▸ WHAT YOU NEED TO DO
What lines of the data below hold "useApp"? Show them.

[INPUT DATA Boundary: Start]

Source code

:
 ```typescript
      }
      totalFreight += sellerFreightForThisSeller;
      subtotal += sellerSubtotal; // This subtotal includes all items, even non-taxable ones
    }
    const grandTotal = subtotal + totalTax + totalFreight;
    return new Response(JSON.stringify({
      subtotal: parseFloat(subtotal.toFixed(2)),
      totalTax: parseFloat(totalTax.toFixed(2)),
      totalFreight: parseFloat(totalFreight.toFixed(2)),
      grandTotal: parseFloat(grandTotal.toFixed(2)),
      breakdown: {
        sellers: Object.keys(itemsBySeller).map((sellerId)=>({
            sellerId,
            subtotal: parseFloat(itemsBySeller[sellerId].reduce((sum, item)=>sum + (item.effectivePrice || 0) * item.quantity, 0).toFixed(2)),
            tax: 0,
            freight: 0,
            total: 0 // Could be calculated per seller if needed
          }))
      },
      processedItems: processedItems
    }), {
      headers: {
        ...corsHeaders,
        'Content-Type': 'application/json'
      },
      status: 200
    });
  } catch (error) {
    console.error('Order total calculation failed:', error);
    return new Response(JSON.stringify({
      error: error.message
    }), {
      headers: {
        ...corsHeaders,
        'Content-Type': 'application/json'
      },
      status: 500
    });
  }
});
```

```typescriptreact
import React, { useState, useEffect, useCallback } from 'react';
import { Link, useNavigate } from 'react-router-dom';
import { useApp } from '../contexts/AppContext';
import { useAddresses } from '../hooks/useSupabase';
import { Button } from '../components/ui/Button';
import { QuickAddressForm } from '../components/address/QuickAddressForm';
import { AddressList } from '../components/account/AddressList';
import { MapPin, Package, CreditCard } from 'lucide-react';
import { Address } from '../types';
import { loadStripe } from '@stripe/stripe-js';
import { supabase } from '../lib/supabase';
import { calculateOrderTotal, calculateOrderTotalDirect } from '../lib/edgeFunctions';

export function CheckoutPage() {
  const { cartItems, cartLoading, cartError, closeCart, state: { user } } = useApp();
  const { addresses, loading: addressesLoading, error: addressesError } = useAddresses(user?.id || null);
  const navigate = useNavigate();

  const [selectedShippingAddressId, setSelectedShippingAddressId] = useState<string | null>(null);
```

[INPUT DATA Boundary: End]
[INPUT DATA Boundary: Start]

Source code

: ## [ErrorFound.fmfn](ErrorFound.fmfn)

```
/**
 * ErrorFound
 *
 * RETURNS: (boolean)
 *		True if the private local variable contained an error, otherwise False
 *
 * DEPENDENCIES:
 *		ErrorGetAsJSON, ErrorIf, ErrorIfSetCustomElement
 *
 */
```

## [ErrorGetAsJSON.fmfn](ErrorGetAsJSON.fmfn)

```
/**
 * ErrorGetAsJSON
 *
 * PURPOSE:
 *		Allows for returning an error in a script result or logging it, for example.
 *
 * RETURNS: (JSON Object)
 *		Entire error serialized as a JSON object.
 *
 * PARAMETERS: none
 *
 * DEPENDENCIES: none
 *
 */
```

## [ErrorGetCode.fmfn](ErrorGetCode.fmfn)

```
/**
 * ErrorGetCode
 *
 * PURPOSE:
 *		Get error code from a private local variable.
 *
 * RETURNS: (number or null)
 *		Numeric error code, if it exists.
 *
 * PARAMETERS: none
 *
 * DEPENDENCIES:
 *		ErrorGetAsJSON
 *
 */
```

[INPUT DATA Boundary: End]
[INPUT DATA Boundary: Start]

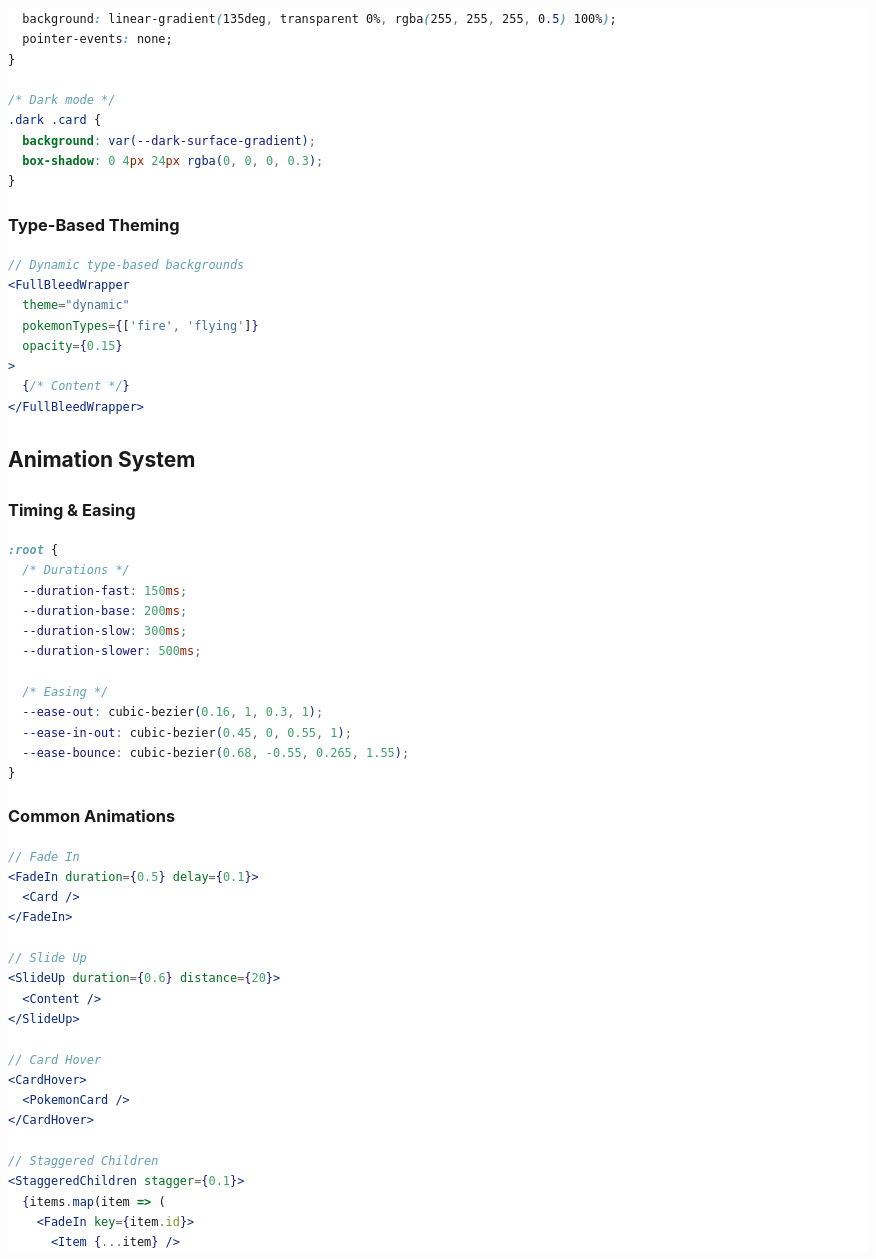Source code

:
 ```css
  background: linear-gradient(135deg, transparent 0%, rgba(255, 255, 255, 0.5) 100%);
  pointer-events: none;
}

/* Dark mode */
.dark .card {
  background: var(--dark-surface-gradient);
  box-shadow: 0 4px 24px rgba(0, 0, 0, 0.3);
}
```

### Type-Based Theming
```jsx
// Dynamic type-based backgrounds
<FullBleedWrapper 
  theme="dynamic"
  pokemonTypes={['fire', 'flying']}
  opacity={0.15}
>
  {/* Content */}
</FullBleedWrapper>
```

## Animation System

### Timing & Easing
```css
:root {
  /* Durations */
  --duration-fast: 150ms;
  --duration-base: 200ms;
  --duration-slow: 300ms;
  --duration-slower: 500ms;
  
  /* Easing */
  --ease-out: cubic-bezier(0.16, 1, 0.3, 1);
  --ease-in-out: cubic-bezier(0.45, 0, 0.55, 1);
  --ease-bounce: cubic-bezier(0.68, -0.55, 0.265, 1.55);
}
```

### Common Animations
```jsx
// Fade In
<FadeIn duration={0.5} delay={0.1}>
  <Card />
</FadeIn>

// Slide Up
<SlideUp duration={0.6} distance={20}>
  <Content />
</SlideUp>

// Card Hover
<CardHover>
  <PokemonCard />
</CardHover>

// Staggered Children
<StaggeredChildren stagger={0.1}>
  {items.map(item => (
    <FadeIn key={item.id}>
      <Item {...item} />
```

[INPUT DATA Boundary: End]

▸ SOLUTION TO THE PROBLEM
import { useApp } from '../contexts/AppContext';
  const { cartItems, cartLoading, cartError, closeCart, state: { user } } = useApp();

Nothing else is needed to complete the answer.